Consultez en urgence dans les cas suivants :
- si vous présentez des saignements génitaux abondants accompagnés de malaise,
- si, en âge de procréer, vous avez un retard de règles associé à des saignements vaginaux, avec ou sans expulsion de tissus brunâtres, ainsi que des douleurs pelviennes ;
- si vous saignez et que vous ressentez de la fièvre.
En cas de doute concernant un quelconque saignement de grossesse, n'hésitez pas à consulter votre médecin traitant, un médecin généraliste ou un gynécologue.
Progestérone : Quand, Comment et Pourquoi l'Arrêter Pendant la Grossesse ?
La progestérone par voie vaginale doit se prendre dans des cas très spécifiques : recours à une technique de procréation médicalement assistée, ou dans certaines situations de menace d’accouchement prématuré. La progestérone se prend ainsi la plupart du temps au premier trimestre.
En cas de supplémentation pendant la phase lutéale, la progestérone est généralement prise deux fois par jour à compter du moment où le prélèvement d’ovocytes a lieu. Si une grossesse est confirmée, la prise doit se poursuivre plusieurs semaines. Par exemple, pour une dose de 400 mg de progestérone, la prise devra être continuée 38 jours.
Si la progestérone est prise dans le cadre de la prévention d’une menace d’accouchement prématuré avec un col court, la prise devra être arrêtée à 34-36 semaines d’aménorrhée, car, au-delà de cette période, aucun bénéfice prouvé n’a été établi.
Règles Sous Progestérone : Mythe ou Réalité ?
Pendant la grossesse, les règles ne sont pas présentes, étant donné que la muqueuse utérine n’est pas désagrégée.
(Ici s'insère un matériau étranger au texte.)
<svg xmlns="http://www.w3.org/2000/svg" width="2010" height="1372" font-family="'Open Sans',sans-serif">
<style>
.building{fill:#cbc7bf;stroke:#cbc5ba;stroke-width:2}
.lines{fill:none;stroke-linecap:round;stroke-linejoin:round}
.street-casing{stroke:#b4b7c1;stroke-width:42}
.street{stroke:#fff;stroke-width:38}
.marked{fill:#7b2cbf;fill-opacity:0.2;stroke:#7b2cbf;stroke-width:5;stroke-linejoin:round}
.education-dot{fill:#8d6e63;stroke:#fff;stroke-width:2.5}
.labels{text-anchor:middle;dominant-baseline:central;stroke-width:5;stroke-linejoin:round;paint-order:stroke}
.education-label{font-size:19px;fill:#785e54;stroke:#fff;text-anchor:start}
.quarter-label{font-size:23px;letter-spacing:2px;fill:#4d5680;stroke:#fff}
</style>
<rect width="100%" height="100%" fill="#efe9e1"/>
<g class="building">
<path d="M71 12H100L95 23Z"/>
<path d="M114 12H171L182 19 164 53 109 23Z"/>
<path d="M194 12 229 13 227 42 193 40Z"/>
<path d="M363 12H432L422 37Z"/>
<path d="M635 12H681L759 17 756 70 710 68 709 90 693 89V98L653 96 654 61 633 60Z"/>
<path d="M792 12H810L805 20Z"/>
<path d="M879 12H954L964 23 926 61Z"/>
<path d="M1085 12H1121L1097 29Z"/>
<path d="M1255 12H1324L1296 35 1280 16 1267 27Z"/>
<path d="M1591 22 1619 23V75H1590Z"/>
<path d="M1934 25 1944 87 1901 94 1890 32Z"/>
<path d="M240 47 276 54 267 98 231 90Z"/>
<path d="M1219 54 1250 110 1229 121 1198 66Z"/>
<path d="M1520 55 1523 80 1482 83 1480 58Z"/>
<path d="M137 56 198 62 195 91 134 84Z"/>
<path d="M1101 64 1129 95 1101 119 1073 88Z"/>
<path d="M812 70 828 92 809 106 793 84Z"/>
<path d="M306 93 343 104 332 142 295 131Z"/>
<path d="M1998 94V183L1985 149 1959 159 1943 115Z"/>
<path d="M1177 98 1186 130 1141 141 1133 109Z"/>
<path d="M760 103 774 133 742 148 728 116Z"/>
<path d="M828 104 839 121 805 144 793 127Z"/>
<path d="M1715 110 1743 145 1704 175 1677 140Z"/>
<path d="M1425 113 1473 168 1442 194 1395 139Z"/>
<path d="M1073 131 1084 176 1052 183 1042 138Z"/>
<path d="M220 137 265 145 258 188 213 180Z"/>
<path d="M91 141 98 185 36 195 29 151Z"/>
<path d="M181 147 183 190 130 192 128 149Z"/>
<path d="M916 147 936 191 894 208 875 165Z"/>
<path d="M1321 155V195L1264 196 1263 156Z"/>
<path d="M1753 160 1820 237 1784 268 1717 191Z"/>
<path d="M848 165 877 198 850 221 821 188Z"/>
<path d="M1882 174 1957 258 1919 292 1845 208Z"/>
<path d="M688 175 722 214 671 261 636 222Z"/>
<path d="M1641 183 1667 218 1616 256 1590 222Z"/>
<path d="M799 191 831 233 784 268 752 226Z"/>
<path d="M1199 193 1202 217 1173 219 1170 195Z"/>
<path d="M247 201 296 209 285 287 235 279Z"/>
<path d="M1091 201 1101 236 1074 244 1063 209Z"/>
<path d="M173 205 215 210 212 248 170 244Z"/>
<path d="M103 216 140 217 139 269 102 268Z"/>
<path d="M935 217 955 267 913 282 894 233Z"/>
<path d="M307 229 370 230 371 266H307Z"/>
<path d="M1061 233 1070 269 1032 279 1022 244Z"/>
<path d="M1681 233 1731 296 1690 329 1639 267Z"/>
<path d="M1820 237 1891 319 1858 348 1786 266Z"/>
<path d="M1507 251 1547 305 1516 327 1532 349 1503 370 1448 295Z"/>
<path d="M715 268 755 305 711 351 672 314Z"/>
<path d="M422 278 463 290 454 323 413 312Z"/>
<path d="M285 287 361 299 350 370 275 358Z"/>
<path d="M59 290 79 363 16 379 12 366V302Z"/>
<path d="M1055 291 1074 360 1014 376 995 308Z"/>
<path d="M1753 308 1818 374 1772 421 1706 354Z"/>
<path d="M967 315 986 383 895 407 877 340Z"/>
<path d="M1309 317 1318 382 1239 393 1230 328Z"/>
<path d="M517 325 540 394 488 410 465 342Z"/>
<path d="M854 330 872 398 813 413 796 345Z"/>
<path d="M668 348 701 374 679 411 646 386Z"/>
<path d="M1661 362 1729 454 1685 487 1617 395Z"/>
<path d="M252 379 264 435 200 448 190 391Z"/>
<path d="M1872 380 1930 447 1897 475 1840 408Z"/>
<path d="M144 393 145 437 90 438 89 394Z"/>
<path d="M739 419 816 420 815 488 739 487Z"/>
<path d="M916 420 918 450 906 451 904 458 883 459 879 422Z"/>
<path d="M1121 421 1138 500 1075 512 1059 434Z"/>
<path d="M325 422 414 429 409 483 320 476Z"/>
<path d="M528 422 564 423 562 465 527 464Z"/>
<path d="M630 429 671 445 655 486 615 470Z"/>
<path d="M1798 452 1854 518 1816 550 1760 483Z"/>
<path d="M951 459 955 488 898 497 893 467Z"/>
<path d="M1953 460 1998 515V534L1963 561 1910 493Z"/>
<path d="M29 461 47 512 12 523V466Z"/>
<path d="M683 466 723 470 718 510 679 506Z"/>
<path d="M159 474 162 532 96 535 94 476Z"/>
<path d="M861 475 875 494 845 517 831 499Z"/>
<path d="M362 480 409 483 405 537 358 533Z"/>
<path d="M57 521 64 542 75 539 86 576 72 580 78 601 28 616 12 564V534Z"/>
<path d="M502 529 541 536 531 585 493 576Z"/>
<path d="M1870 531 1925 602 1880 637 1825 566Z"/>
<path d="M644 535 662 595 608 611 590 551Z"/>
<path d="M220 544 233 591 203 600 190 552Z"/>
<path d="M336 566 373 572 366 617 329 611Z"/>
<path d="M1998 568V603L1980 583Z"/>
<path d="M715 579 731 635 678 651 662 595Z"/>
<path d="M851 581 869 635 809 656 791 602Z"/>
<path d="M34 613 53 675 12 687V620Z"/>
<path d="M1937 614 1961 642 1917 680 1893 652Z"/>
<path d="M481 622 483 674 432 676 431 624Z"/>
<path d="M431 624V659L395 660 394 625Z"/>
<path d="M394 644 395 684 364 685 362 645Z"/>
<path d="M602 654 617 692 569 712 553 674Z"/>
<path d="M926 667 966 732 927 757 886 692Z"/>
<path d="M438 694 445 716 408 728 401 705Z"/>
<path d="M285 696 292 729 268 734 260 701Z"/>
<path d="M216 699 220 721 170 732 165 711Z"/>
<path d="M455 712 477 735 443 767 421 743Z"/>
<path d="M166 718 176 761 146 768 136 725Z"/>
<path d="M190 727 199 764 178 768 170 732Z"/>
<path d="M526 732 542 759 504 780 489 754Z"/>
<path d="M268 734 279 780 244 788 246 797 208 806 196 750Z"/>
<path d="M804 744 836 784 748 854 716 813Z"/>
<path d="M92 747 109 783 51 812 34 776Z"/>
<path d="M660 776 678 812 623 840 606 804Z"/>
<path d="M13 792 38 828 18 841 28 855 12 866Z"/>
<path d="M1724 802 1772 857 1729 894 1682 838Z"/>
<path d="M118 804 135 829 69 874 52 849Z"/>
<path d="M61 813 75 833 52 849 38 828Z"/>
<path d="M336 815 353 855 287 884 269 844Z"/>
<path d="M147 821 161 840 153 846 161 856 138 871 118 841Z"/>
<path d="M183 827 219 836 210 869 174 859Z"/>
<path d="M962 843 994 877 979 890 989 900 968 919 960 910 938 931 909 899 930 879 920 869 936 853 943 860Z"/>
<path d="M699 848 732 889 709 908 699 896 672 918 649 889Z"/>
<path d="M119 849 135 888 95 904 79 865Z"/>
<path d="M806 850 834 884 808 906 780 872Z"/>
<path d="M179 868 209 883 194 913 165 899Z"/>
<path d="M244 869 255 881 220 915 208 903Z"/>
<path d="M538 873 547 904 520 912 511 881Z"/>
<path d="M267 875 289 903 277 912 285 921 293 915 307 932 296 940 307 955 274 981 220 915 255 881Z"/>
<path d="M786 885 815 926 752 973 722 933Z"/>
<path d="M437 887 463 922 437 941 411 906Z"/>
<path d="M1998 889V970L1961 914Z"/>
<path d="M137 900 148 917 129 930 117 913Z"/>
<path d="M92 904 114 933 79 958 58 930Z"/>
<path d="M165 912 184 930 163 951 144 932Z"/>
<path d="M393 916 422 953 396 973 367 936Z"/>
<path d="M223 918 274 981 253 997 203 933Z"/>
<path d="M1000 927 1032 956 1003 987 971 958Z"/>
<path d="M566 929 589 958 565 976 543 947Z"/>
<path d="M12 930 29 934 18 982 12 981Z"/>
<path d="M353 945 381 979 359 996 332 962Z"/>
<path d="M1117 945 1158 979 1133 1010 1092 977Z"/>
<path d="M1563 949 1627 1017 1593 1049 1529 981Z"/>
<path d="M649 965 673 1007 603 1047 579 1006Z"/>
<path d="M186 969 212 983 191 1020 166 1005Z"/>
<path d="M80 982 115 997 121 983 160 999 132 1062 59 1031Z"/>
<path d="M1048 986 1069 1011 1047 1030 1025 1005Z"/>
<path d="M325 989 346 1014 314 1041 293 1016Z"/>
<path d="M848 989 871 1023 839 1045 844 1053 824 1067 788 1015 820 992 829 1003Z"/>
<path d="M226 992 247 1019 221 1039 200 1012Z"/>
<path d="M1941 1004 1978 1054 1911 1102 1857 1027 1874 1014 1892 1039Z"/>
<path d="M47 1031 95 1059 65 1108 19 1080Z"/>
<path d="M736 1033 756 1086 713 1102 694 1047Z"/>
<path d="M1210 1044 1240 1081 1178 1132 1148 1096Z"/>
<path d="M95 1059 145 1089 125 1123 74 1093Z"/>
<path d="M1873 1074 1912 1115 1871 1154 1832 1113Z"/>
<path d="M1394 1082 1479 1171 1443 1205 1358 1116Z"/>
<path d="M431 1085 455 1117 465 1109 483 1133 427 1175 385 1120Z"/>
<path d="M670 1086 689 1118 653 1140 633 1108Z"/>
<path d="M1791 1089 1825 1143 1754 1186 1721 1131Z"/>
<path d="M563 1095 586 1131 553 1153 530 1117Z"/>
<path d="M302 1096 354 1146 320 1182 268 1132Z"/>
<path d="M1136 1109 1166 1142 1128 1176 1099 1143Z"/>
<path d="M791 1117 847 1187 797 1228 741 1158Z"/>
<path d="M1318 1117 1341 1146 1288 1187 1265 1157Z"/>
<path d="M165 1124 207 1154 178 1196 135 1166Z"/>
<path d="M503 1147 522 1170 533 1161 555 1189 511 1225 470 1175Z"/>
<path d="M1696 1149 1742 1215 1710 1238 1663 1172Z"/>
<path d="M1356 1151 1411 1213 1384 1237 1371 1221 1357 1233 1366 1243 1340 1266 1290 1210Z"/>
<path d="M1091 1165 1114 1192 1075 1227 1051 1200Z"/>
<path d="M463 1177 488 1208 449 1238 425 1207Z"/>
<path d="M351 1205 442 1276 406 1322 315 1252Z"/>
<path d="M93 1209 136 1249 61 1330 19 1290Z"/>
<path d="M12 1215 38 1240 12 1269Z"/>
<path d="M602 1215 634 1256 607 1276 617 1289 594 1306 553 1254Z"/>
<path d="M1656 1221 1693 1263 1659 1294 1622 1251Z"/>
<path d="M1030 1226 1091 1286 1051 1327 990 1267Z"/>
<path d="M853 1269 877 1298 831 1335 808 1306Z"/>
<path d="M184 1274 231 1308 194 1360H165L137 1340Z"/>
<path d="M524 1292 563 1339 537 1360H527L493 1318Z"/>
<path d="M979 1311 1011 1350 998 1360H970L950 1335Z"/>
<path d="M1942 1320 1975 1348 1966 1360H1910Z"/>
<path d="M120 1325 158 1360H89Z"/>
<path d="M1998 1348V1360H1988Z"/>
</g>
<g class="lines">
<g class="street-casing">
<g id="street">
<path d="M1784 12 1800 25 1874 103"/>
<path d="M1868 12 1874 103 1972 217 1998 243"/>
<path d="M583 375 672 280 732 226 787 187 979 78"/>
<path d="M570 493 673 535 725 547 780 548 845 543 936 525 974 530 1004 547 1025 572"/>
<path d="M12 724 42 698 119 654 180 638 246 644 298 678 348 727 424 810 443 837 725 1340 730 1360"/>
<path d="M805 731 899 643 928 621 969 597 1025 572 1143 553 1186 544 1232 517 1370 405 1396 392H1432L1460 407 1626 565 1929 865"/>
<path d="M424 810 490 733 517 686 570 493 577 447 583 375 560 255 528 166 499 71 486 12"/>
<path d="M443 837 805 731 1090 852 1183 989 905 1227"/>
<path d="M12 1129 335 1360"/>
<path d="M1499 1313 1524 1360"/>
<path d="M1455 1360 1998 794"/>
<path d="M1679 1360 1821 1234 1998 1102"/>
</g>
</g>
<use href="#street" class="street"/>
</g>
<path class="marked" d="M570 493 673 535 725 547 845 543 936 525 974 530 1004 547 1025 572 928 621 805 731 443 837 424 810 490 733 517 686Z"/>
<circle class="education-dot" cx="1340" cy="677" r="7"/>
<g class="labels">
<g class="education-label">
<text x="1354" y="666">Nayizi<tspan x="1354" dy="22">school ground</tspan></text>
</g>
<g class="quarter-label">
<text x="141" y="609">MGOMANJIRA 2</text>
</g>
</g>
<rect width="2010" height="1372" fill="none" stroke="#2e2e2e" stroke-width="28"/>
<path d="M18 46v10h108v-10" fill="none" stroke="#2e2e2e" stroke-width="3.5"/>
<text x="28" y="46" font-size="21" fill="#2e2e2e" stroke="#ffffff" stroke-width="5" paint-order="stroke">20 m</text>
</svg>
La progestérone permet d’ailleurs le maintien de l’implantation de l’embryon. Une supplémentation en progestérone pendant la grossesse renforce cet effet de maintien de la muqueuse utérine, ce qui empêche l’apparition des règles.
Hors grossesse, la prise de progestérone peut être utilisée pour réguler des cycles irréguliers ou des saignements anormaux. Sa prise peut parfois provoquer des spottings, qui sont de petits saignements entre les règles.